## O que fazer
Reproduza, sem nenhuma alteração, as linhas de todas as entradas abaixo e deixe as imagens fora da resposta.

· · · · ·

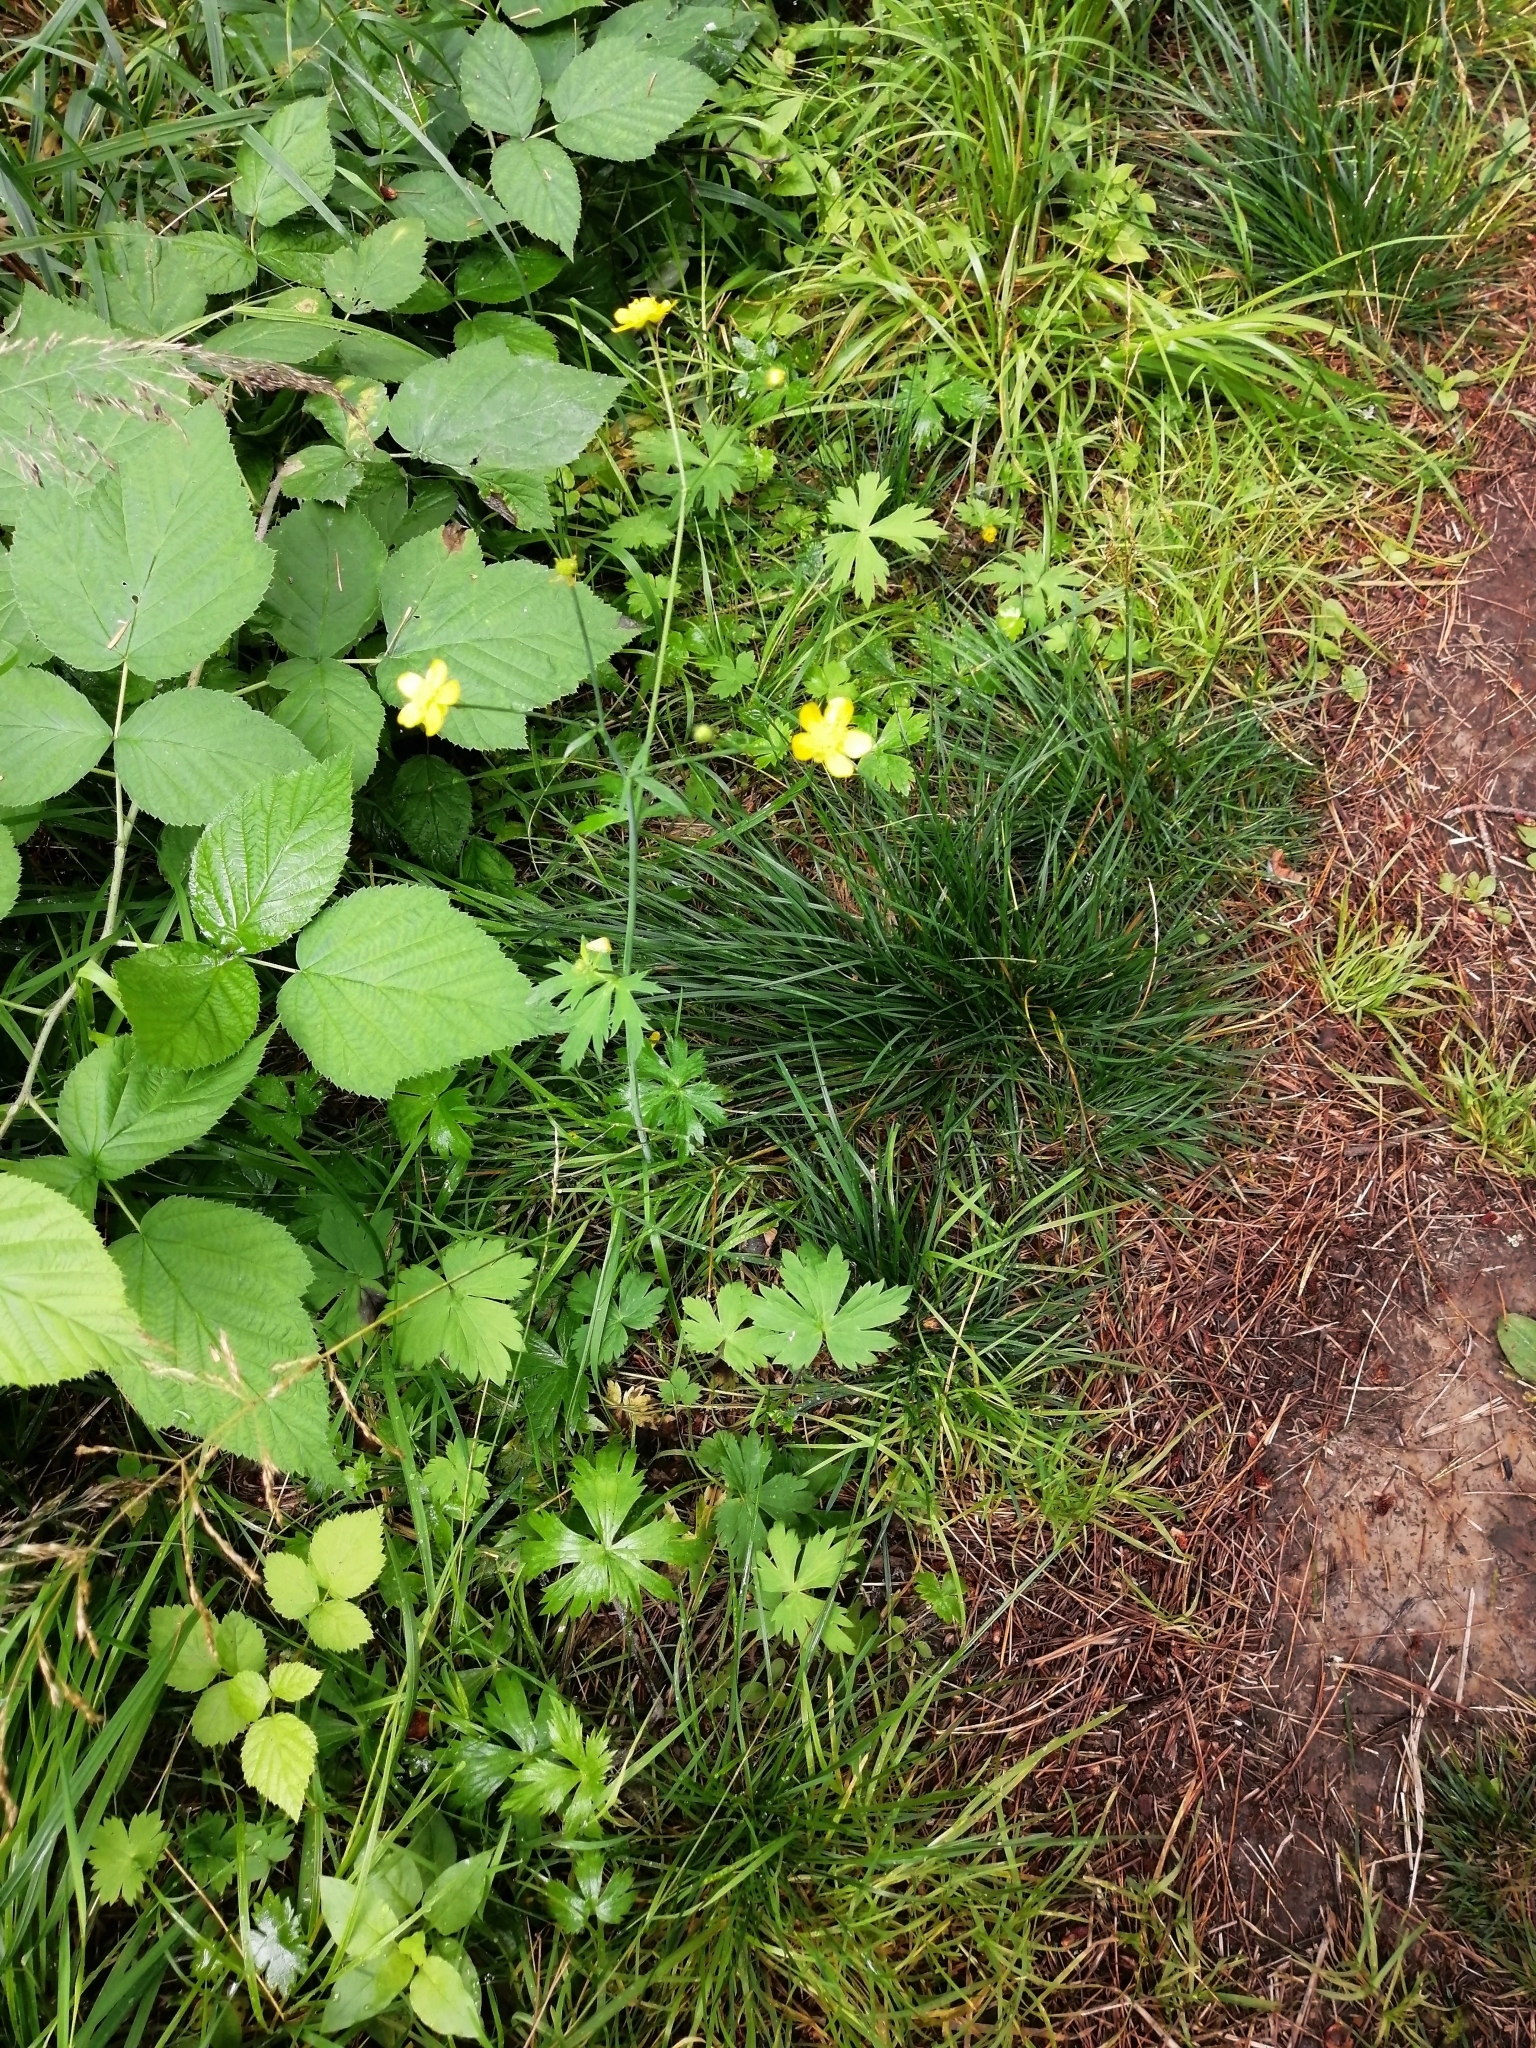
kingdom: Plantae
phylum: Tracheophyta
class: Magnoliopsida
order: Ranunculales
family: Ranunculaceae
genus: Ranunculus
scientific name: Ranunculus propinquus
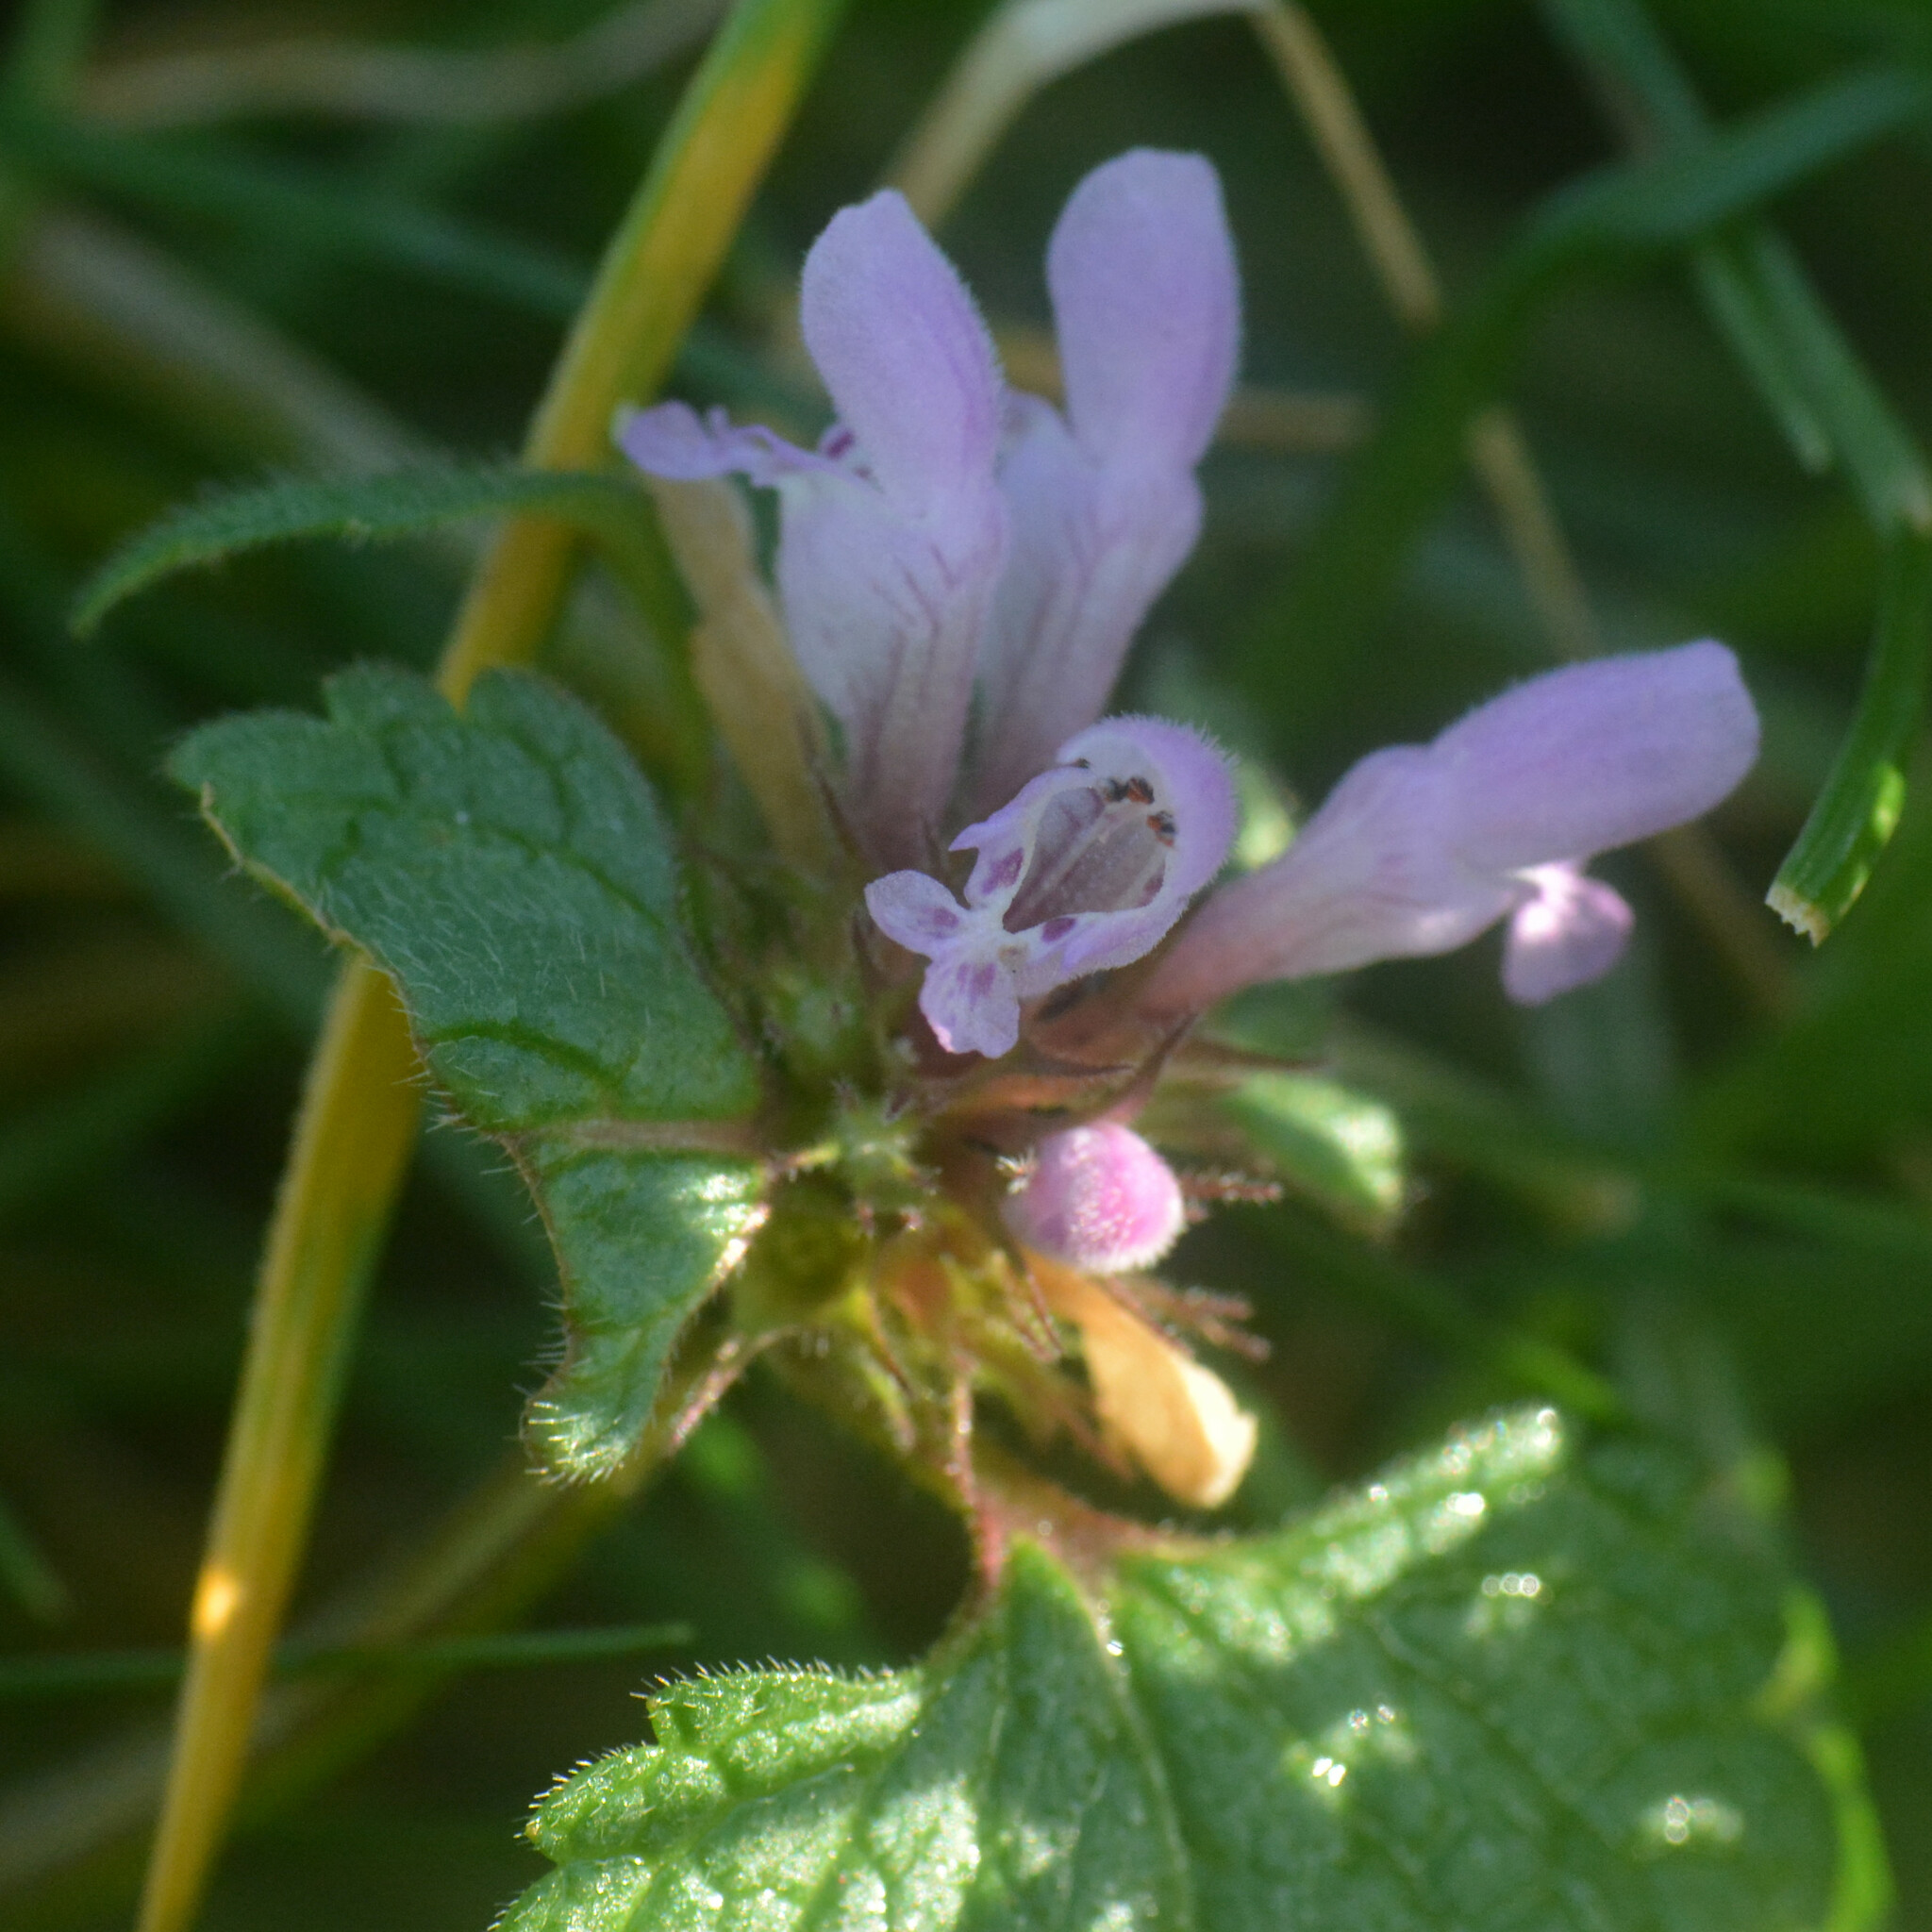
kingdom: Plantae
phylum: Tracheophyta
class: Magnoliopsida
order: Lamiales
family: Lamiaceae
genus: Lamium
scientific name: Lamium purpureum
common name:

· · · · ·

## Resposta certa
kingdom: Plantae
phylum: Tracheophyta
class: Magnoliopsida
order: Ranunculales
family: Ranunculaceae
genus: Ranunculus
scientific name: Ranunculus propinquus
kingdom: Plantae
phylum: Tracheophyta
class: Magnoliopsida
order: Lamiales
family: Lamiaceae
genus: Lamium
scientific name: Lamium purpureum
common name:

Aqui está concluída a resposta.